At some point, though, Utah startups are going to need to raise money. We asked Kunz to give us his take on the venture capital ecosystem here in Utah, and whether we should be doing more to attract firms to this state.
“We need to attract more, there’s no question,” said Kunz. “I want to say there’s still a shortfall in angel capital here in the state of Utah. There are not enough guys writing checks.
“The second thing is, in the big picture, in the industry, venture capital firms have gone from 1,600 firms down to 700 or 800. There’s been a rapid decline in venture capital across the United States; why the seed and angel has gone up, basically. Here in Utah we’ve really suffered. We still have a few firms, but those firms, in my opinion, aren’t doing early stage investing in Utah. They’re investing outside of Utah.
“I would say we still have an issue with getting more venture capital, and I think you’re going to see, just in the next year, you’re going to see more funds and larger funds, but still not adequate to serve the ecosystem. I think we’re still going to see a lot of our companies go outside of the state for capital.
“There are good and bad to that. From an entrepreneur perspective, you get higher valuation when you go out of state. If you can get out-of-state capital, you get a high valuation, you get a national and sometimes global, international brand depending on who you get the capital from. My basis is always back to the entrepreneur: I think that’s okay. Do I want to see those companies stay here and create jobs? Yes. But if it’s the right thing for the company, I’m betting we’re going to get a second order effect. When those guys get their exits, they’re going to come back to Utah and start 20 more companies that take off. That would be my bet, and time will tell us if that really happens or not.”

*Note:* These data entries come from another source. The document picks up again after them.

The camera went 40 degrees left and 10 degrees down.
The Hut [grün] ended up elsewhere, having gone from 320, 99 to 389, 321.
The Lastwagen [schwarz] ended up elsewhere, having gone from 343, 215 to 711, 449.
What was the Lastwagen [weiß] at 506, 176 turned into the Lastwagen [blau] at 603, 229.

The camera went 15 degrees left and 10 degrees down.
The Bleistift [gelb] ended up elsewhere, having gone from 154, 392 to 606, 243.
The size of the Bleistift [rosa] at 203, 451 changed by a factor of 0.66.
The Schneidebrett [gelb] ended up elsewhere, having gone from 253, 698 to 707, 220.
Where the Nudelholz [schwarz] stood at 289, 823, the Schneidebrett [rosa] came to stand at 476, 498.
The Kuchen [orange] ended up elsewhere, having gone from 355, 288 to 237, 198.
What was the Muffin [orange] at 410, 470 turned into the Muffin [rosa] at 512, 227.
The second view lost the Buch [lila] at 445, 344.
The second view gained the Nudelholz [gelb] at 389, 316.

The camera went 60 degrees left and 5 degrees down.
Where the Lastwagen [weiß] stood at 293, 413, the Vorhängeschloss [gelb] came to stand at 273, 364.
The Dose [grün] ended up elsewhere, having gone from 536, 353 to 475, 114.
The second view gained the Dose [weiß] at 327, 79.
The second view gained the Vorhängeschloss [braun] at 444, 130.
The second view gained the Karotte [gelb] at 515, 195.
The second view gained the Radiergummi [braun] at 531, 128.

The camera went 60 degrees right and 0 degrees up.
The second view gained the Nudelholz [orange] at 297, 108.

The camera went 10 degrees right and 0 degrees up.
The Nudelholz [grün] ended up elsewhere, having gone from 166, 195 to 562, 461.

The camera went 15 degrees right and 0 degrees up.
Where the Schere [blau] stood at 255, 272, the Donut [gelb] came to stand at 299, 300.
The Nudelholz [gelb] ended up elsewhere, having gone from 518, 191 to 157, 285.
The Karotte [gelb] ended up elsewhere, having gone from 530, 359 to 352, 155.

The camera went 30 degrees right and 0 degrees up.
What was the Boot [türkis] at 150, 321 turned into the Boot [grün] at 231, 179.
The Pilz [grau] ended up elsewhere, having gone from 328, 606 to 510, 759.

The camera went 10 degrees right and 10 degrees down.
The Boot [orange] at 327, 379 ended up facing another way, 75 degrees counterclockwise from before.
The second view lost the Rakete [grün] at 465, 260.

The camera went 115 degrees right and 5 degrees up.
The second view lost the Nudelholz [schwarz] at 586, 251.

“Diversity … is the cornerstone of progress, as I’ve always said.” — Michael Scott
Bringing more diversity into the tech world is something every city in the United States is struggling to make happen. Kunz believes it’s vital to Utah’s long-term success.
“I think bringing diversity into the state is a really important thing because you build better companies, build better ecosystems, you get different ideas,” said Kunz.
“Diversity is good and healthy. I think if we all just understand diversity is a good thing, let’s embrace diversity, but still let’s collaborate and cross-communicate, and not be confrontational about A versus B. I’m hoping that that’s where all my energy is going in building a better ecosystem is the cross connection of that. And probably, hopefully, some leadership around that as well.”
Under Kunz’s leadership, BoomStartup has become an integral part of Utah’s startup ecosystem. The Beehive State’s most prominent accelerator has the ability to connect earnest entrepreneurs to the brightest and most capable minds, not only throughout Utah, but throughout the country.
If you’re building a startup here in Utah, and you’re looking to take it to the next level, at the very least you should set up an appointment to talk to Robb Kunz. No matter what happens after that meeting, you’ll have been mentored by one of the finest entrepreneurial minds in the state.